Bringing Your Children under the Community Regime:
If you are a citizen of an EU country, the process of bringing your children to Spain falls under the Community Family Reunification regime, which has different requirements compared to the general regime. Under the Community Family Reunification, you can reunify with: Children under 21 years old. Children over 21 years old who are financially dependent on you. Unlike the general regime, the age of the children does not act as a barrier as long as you can prove their financial dependency. In this case, the non-EU family member should initiate the family reunification process in their country of origin.
There are two possible scenarios: Application for a Community Family Reunification Visa: If your family members need a short-term visa to enter Spain, they must apply for the corresponding Community Family Reunification visa at the Spanish Consulate. The consulate will require documentation proving the relationship and the residence of the EU citizen in Spain. The consulate will then issue the appropriate visa. If your children do not require a short-term visa to enter Spain, they can enter directly by providing documentation proving the parent-child relationship and the residence of the EU citizen in Spain. Once in Spain, they can apply for the Residence Card as a Family Member of a Community Citizen at the Immigration Office.

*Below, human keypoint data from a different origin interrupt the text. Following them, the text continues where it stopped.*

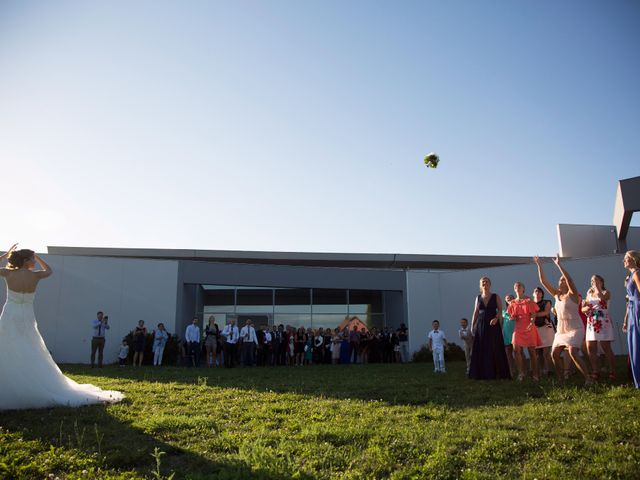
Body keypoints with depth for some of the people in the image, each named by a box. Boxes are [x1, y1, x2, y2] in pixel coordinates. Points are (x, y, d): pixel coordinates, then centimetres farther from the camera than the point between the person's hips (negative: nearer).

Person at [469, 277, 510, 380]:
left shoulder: (495, 297, 5)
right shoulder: (478, 298, 12)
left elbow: (500, 310, -4)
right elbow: (475, 313, 10)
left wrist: (496, 318, -22)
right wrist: (472, 326, 3)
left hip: (493, 325, -2)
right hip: (480, 325, 2)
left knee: (495, 349, -4)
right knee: (481, 349, 0)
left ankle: (494, 373, 1)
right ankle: (482, 373, 4)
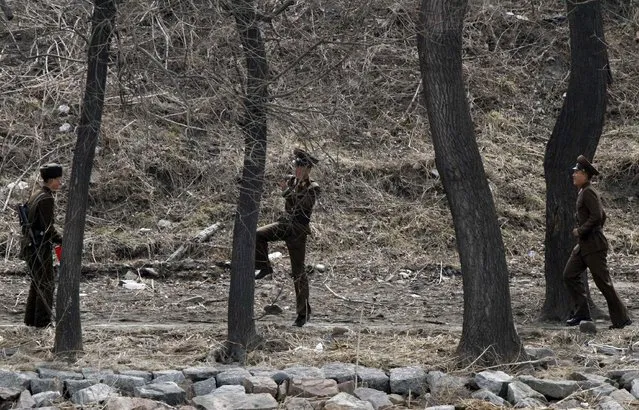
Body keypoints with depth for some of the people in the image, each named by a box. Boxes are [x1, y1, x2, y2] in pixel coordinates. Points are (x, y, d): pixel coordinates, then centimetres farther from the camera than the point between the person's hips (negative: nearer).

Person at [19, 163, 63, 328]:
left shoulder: (36, 195, 12)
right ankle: (42, 322, 1)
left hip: (29, 244, 9)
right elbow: (48, 228, -20)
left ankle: (30, 319, 24)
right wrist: (64, 242, -9)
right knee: (47, 285, -1)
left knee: (37, 283, 18)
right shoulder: (47, 199, -17)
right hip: (40, 247, -9)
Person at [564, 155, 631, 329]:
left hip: (593, 245, -10)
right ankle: (582, 312, 9)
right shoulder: (584, 192, 16)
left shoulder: (588, 192, -15)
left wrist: (580, 231, -17)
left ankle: (621, 318, 1)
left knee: (603, 282, -6)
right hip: (584, 245, 10)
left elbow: (597, 216, -25)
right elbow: (602, 215, 24)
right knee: (570, 275, 7)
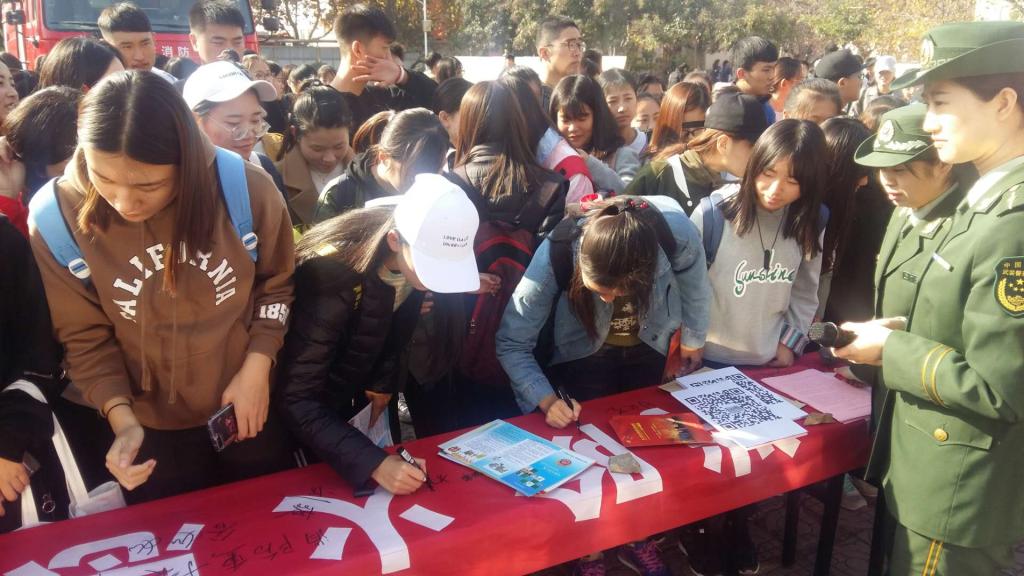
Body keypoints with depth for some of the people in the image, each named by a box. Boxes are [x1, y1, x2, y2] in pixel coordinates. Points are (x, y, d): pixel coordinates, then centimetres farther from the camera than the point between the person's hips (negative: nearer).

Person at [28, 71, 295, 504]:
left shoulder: (246, 188, -21)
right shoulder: (57, 217, -19)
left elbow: (276, 285, -4)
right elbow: (86, 336, -7)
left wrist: (257, 367, -13)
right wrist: (122, 417, -18)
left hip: (249, 408, 1)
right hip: (152, 427, 0)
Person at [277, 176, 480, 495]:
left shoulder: (416, 260, -20)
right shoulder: (333, 273, -37)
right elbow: (298, 399, -38)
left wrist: (384, 383, -7)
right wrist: (373, 463, -45)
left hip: (355, 398, 5)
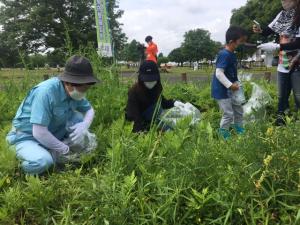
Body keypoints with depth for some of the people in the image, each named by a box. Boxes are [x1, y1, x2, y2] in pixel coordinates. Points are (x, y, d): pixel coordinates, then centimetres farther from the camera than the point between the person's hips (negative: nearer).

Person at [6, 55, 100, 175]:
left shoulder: (75, 92, -10)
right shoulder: (46, 92, -32)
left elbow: (89, 110, 5)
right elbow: (39, 132, -34)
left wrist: (84, 126, -19)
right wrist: (65, 149, -21)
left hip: (53, 133, 7)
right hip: (28, 136, -7)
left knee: (79, 118, -13)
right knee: (42, 162, -35)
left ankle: (54, 152, -3)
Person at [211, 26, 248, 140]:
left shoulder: (232, 54, 9)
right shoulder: (224, 55, -22)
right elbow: (219, 73, -28)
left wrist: (236, 84, 8)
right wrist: (230, 85, -28)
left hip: (230, 90, 10)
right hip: (222, 91, -10)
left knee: (238, 110, 18)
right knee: (228, 114, -4)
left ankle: (240, 131, 35)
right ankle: (223, 135, 13)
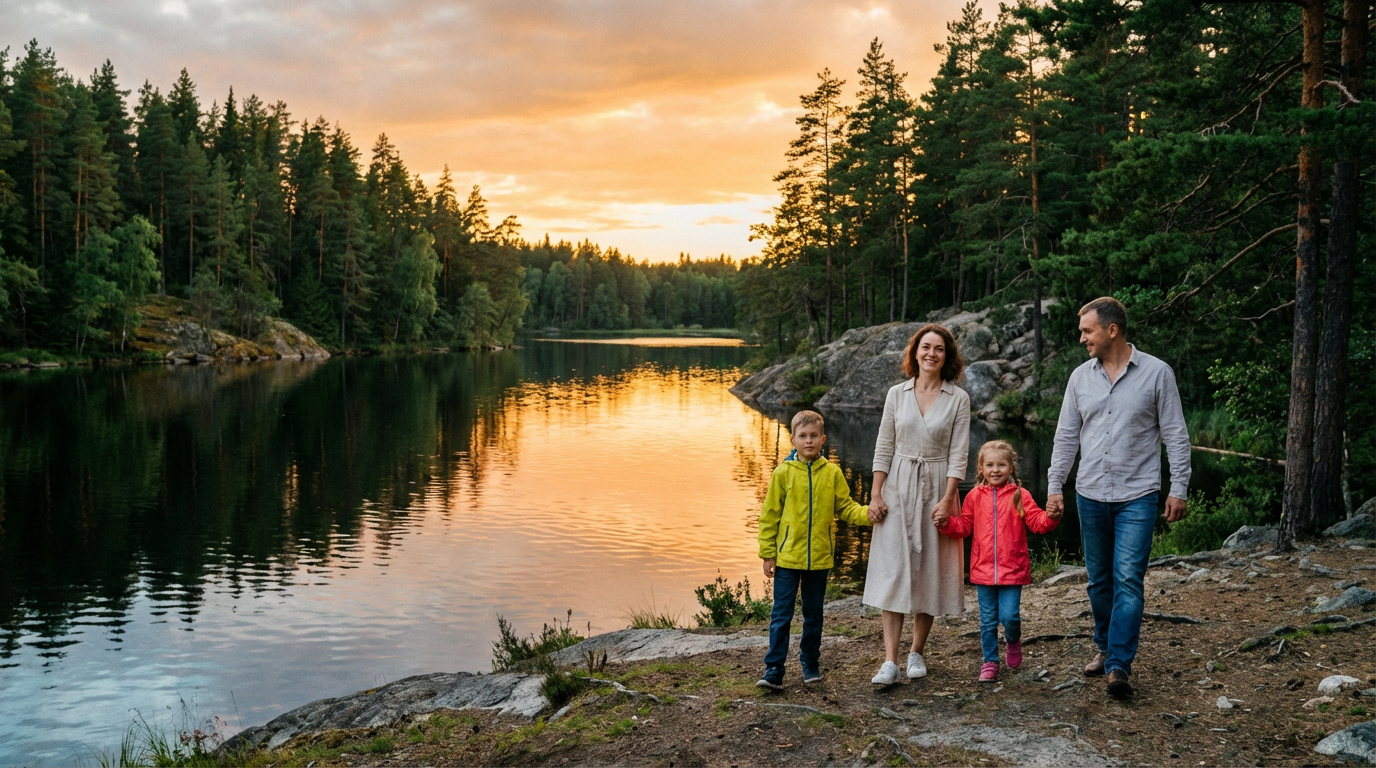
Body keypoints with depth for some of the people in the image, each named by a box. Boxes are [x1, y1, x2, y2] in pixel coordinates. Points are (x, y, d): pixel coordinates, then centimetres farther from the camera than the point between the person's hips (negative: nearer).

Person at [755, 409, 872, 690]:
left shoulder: (832, 473, 1)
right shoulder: (783, 473, -4)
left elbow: (846, 507, 6)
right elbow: (770, 515, -1)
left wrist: (867, 513, -14)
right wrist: (767, 554, -3)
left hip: (819, 557, 2)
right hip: (787, 557, -2)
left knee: (814, 614, 14)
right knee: (781, 615, -3)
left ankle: (810, 663, 29)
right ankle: (773, 670, 2)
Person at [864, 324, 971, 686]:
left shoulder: (958, 399, 0)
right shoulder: (897, 394, 4)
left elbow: (958, 454, -3)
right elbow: (883, 448, 6)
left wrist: (947, 500, -12)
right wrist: (876, 495, -1)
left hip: (936, 489, -1)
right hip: (898, 487, 1)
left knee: (930, 571, 4)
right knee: (892, 571, -5)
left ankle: (917, 652, 20)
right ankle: (890, 662, -6)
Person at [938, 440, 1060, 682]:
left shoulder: (1020, 496, 0)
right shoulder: (975, 496, 5)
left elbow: (1037, 522, -5)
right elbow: (964, 526, 8)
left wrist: (1051, 517, -24)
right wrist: (946, 523, -9)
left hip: (1012, 570, -2)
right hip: (983, 570, 2)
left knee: (1009, 616, -8)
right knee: (988, 620, 9)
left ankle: (1013, 642, 24)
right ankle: (990, 662, 22)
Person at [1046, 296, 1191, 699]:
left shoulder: (1156, 373, -4)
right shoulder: (1081, 377, 6)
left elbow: (1176, 435, -1)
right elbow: (1066, 437, 10)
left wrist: (1178, 489, -5)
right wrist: (1054, 487, 6)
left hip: (1137, 496, -4)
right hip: (1090, 495, 4)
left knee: (1128, 580, -10)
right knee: (1099, 580, 12)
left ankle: (1120, 666, -10)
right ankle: (1105, 647, 29)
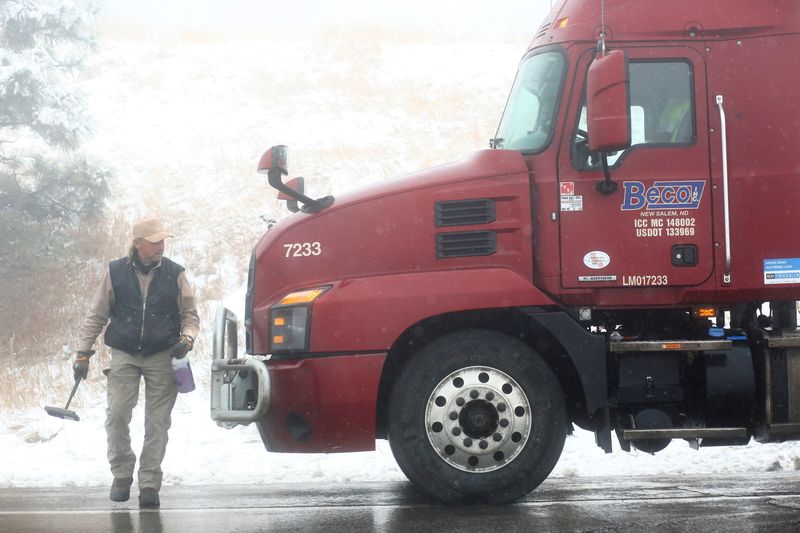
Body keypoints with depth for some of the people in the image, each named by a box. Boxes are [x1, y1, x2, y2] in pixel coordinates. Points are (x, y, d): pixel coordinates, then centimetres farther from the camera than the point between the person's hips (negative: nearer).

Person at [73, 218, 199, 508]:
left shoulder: (174, 274, 4)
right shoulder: (116, 272, 3)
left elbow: (190, 314, 11)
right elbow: (96, 316, 8)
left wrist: (186, 338, -9)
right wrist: (83, 354, 5)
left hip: (162, 357, 0)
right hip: (124, 355, 0)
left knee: (157, 422, -2)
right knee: (116, 414, -10)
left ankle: (149, 484, 4)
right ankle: (121, 475, 8)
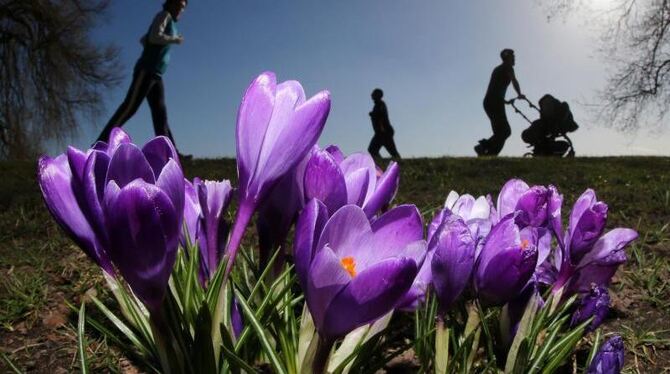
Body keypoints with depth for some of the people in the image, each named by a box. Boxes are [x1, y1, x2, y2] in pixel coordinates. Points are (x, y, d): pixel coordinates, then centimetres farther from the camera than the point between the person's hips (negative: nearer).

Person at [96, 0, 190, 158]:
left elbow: (143, 40, 36)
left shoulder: (169, 24, 27)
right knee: (129, 107, -17)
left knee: (160, 113, -4)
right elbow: (154, 37, -16)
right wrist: (175, 40, -4)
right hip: (146, 70, -9)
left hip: (155, 75, 9)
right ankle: (101, 142, -19)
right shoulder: (164, 15, 2)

Bringing Your Children under the Entrepreneur Law:
If you, as a non-EU citizen, have a residence permit under the Entrepreneur Law in Spain, you can also reunify with your children who are financially dependent on you. The process usually starts at the Large Companies and Strategic Collectives Unit (UGE), initiated by the family member (depending on whether it is a joint application or not with the main permit holder). The UGE typically processes these cases quickly, often resolving them within a month. Once the favorable resolution is issued, the family member can apply for a visa at the Spanish Consulate. It’s important to note that this guide focuses on family reunification for children of Spanish citizens and EU citizens. Other family members, such as parents, spouses, and other relatives, may also be eligible for family reunification, and specific requirements may apply to each case.